Что нужно
Сколько пастей, согласно отрывку об эпиграфе Радищева, получило «чудище» вместо трех?

··· Отрывок для чтения

Да и сам эпиграф к возмутительной книге не мог не вызвать гнева императрицы. «Чудище обло, озорно, огромно, стозевно и лаяй» – этот эпиграф был выбран Радищевым не случайно. В песне XVIII поэмы В. К. Тредиаковского «Телемахида» описано посещение героем поэмы Телемаком подземного царства Тартар, где подвергаются в наказания за свои злодеяния адским мучениям цари «употреблявшие во зло свое на престолах могутство…»
Цари эти были гнуснее и страшнее, чем самые страшные чудовища мифологии, страшнее, чем адский пес Цербер – толстый, круглый (облый), озорной (большой), огромный, с тризевной (три пасти) и лаяй (лающее).
Именно это адское чудовище Радищев использовал как аллегорическое олицетворение царизма и даже усилил образ «чудища», снабдив его вместо трех – ста пастями. Схожий образ несколько раз используется Радищевым в самом «Путешествии» (например, в главе «Хотилов»: «стоглавое чудовище» – о крепостном рабстве; в оде «Вольность»: «И се чудовище ужасно, как гидра сто имея глав…» – о церкви), «Спасская Полесть» – злая уничтожающая критика царствования Екатерины II.

······
··· Строки данных

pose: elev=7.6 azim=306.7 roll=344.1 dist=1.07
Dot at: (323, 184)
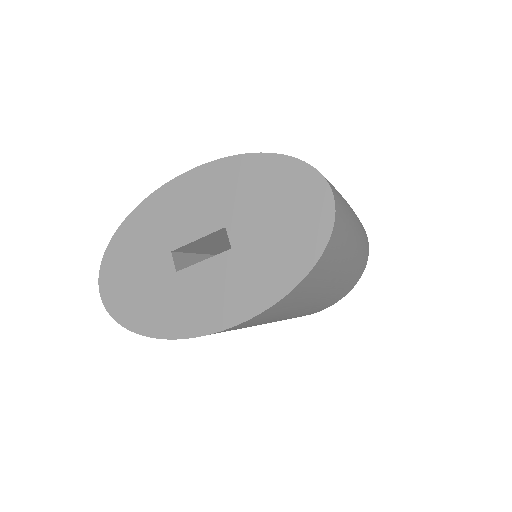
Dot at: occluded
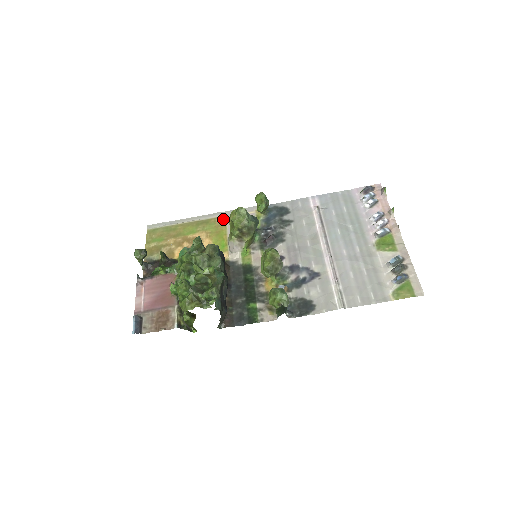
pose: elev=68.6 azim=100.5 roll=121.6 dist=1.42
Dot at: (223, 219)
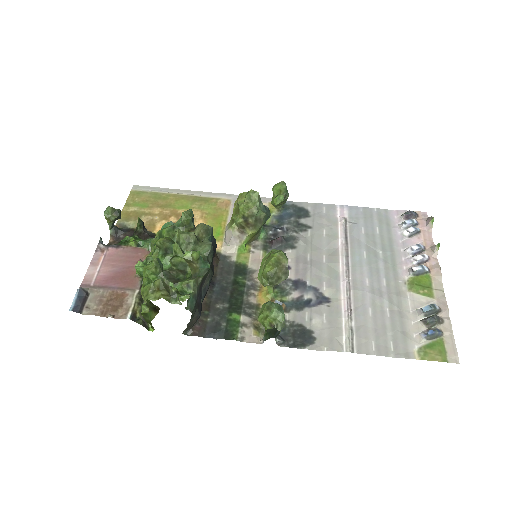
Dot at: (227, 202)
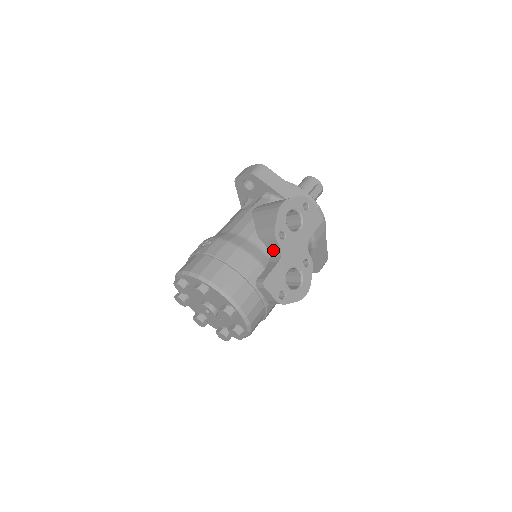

······
··· Строки данных

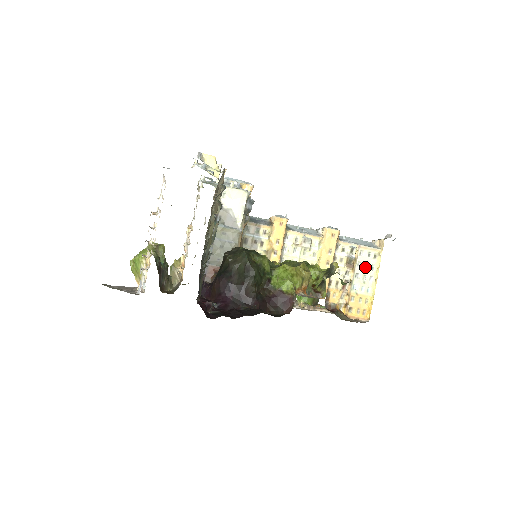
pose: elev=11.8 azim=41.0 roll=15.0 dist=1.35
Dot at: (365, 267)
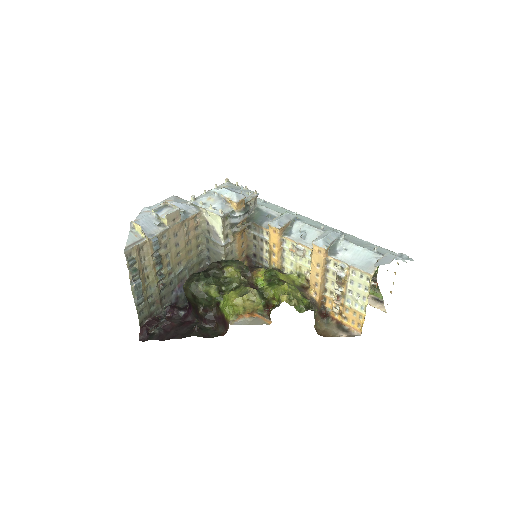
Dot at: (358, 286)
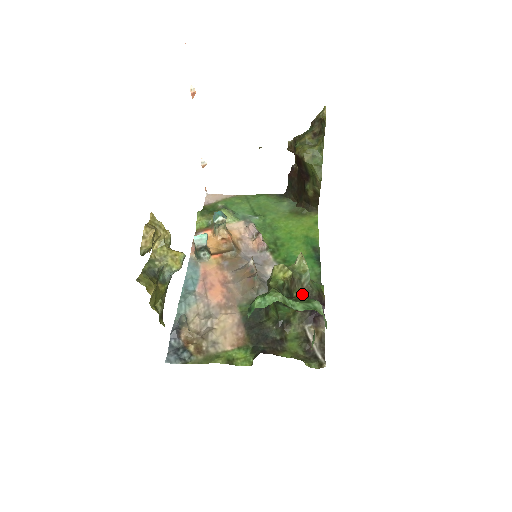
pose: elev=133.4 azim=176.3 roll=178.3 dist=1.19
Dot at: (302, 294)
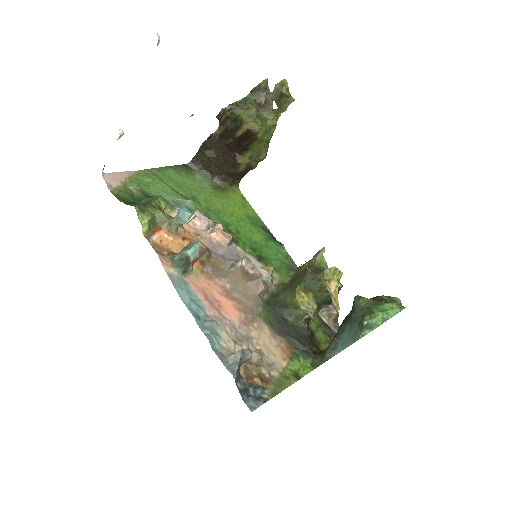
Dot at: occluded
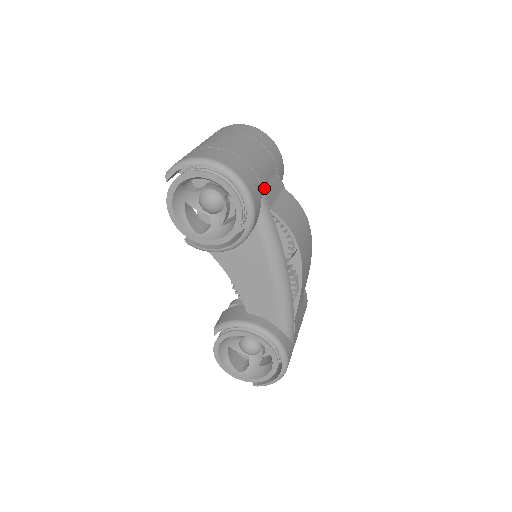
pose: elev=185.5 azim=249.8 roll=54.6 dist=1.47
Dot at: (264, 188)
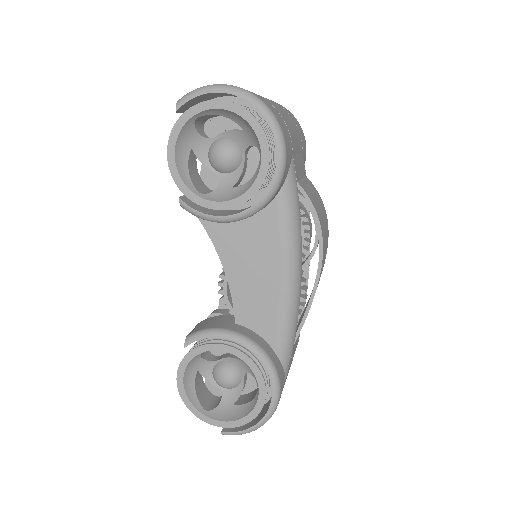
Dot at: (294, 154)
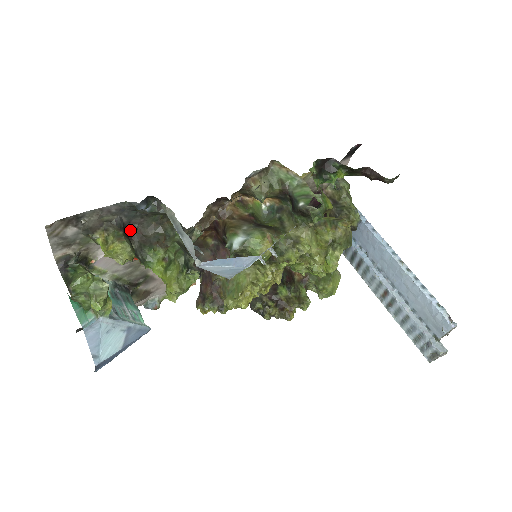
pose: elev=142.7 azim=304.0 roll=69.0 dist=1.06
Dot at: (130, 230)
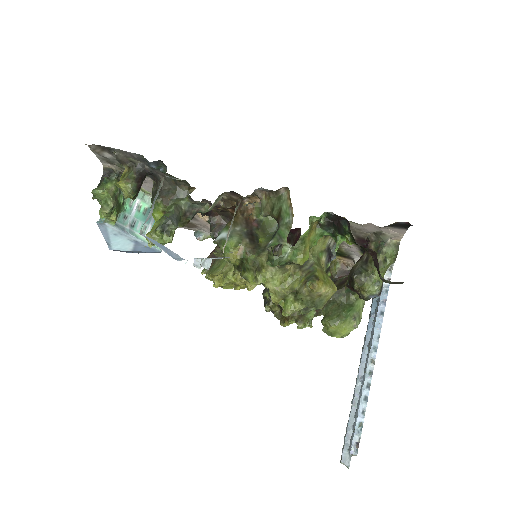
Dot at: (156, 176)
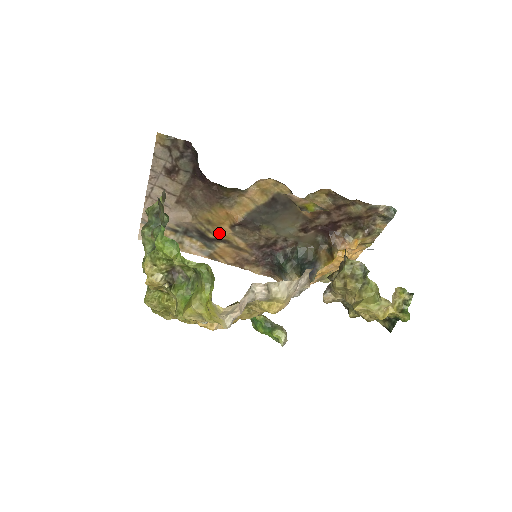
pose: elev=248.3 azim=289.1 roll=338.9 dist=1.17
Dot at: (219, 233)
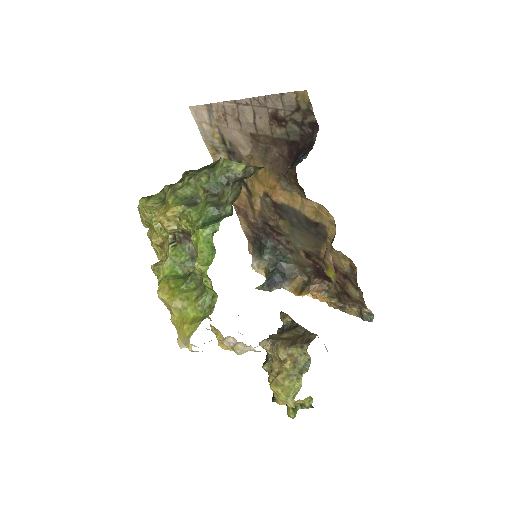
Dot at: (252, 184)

······
··· Строки данных

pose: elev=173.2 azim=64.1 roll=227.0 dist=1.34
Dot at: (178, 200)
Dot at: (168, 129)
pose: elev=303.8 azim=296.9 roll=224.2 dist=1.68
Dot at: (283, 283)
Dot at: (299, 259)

······

Верный результат
Сто пастей.